- Brown Bay Plantation Historic District
- U.S. National Register of Historic Places
- Location: N of Palestina, Saint John, U.S. Virgin Islands
- Coordinates: 18°21′47″N 64°42′25″W﻿ / ﻿18.36306°N 64.70694°W
- Area: 30 acres (12 ha)
- MPS: Virgin Islands National Park MRA
- NRHP reference No.: 81000089
- Added to NRHP: July 23, 1981

= Brown Bay, U.S. Virgin Islands =

Brown Bay is a bay and a former sugar cane and cotton plantation in the Virgin Islands National Park on the island of Saint John, U.S. Virgin Islands. It is on the north shore of eastern end of the island, north of the settlement of Palestina.

The bay is a relatively shallow one, rising to a beach. Ruins of the plantation's buildings are behind the beach and upon a hill overlooking the bay. The beach is accessible only by boat or by a trail between Leinster Bay and Hermitage.
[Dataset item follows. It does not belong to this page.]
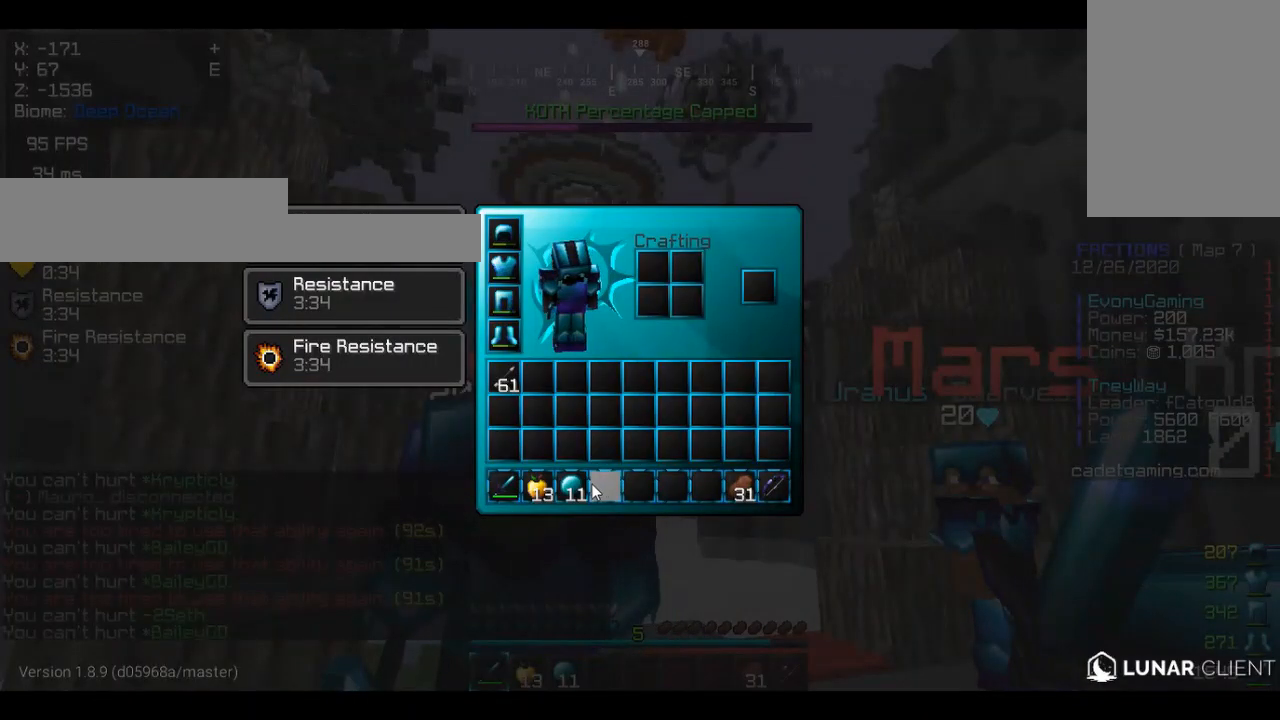
{"keys": [], "mouse": [], "events": []}
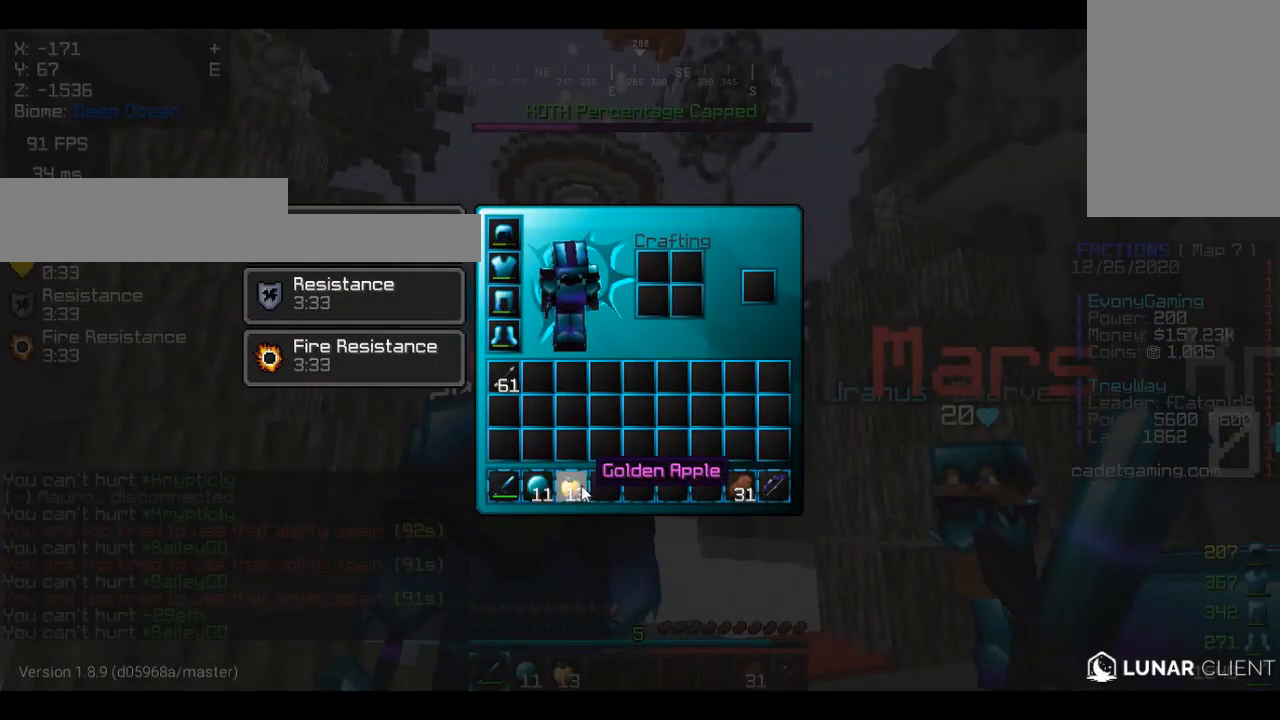
{"keys": [], "mouse": [], "events": []}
According to a tourist guide in 2019, arriving hikers will quite likely find the beach empty of any other people.

== Brown Bay Plantation Historic District ==
The Brown Bay Plantation Historic District, is a 30 acre historic district which was listed on the National Register of Historic Places in 1981. The listing included 19 contributing sites.

Behind the beach of Brown Bay are the masonry remains of a large plantation house, a horsemill, and a sugar factory built between 1780 and 1800. On the hill west of the bay are remains of an earlier Great House. The district also includes masonry foundations of two wood frame buildings, four masonry structures, two cabins, three wells with drinking troughs, and two cemeteries.

The plantation began agriculture with sugar production in the late 1700s, after many other sugar cane plantations in the Virgin Islands and plantations elsewhere in the Caribbean had already started, and this was on marginal ground, and was not successful. It shifted to production of cotton and cattle.

It was listed as part of the Virgin Islands National Park MRA.